Better late than never definitely has its place in the halls of legislative power – but that doesn’t equate to a free pass for rushing half-baked ideas onto the books.
The General Assembly enacted the Tamara Clayton Expressway Camera Act in 2019, a pilot program that began deploying automated license plate readers on Chicago area highways in August 2021. As of July 2025, with more than $50 million invested, there are 588 cameras in 21 counties.
A more detailed history is available at isp.illinois.gov – click on Criminal Investigations and then ALPR Transparency Page – and it’s worth noting that the state police here do as good a job as any agency in detailing objectives, sharing data and linking directly to contracts and statutory language.

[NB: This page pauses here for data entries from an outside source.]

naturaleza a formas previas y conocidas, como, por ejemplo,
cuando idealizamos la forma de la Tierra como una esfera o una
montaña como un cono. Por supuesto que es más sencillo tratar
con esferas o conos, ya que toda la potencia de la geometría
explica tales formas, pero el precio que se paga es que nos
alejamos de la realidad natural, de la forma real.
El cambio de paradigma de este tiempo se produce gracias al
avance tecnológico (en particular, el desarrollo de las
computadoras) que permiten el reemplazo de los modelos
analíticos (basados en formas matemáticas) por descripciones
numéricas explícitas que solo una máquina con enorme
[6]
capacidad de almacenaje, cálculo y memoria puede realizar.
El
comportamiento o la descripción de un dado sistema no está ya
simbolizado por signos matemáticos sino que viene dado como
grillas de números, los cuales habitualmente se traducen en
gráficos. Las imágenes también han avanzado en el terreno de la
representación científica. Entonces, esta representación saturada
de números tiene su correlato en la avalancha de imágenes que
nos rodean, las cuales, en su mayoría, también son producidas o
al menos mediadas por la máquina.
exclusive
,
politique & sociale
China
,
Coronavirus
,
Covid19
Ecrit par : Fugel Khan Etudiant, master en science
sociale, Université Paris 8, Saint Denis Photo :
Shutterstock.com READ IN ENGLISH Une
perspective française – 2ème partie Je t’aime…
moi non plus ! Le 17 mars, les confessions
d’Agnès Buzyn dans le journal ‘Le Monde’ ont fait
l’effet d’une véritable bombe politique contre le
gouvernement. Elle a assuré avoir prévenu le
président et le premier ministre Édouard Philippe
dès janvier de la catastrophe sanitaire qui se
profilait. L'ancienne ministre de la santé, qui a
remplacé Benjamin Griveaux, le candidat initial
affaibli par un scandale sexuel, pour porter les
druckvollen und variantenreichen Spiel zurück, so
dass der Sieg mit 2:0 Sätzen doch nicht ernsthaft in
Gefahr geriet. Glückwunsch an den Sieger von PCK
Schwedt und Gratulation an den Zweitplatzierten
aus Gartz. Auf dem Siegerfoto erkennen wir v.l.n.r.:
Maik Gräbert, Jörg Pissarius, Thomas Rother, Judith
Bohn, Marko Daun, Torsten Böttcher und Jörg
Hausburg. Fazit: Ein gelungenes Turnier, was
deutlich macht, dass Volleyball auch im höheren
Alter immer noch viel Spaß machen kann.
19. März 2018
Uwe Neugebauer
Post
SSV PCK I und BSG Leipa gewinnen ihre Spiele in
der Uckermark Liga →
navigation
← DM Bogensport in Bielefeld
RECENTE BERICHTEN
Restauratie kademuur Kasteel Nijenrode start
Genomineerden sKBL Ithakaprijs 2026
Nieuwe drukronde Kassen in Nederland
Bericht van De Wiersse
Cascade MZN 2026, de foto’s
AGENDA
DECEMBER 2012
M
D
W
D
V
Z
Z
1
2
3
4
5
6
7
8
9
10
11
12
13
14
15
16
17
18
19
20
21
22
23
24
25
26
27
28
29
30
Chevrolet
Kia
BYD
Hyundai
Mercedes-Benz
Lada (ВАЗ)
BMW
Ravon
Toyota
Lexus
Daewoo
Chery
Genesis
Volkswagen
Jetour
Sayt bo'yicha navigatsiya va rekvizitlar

That said, it hasn’t exactly been a seamless transition into a modern surveillance state. In 2023, Secretary of State Alexi Giannoulias endorsed a plan to prohibit law enforcement agencies outside Illinois from accessing our plate reader data to track or penalize, a measure pitched as protecting abortion and immigration rights. Then, in June 2025, he accused Mount Prospect police of improperly sharing such data with Texas police and told the network operator, Flock Safety, to prevent any future illegal access.
This year, lawmakers have debated House Bill 5151, a set of commonsense APLR limitations that should’ve been attached to the technology all along.
The bill – with two dozen sponsors but idling in the House Rules Committee since April 17 – flips the permission framework by declaring it unlawful for any agency to use, operate or access any reader or captured data unless expressly authorized and compliant with the new rules.
Those rules seem sufficiently broad to strike a balance between the utility of technology as a public good and personal privacy concerns. For example, authorized uses include Amber Alert, Silver Search and endangered missing person advisories, ongoing criminal investigations such as stolen vehicles or hit-and-run crashes and outstanding felony warrants.
There also are revenue concerns, such as electronic tolls and parking enforcement, and stipulations that foreign entities and their employees should have lesser baseline privacy expectations. If approved, the bill would put a three-day retention limit on captured data absent its role as evidence for potential criminal prosecution.
As with many issues, some changes might not seem significant until a defense lawyer argues against the inclusion of improperly captured or retained data in court. It might be unsettling to consider what privacy abuses could happen in the meantime, but people in that camp are likely already frustrated that HB 5151, which doesn’t exactly seem fast-tracked to enactment, is trailing so many years behind the initial rollout.
Expecting the government to keep pace with technology is a losing battle, yet deliberation should always have a seat at the table.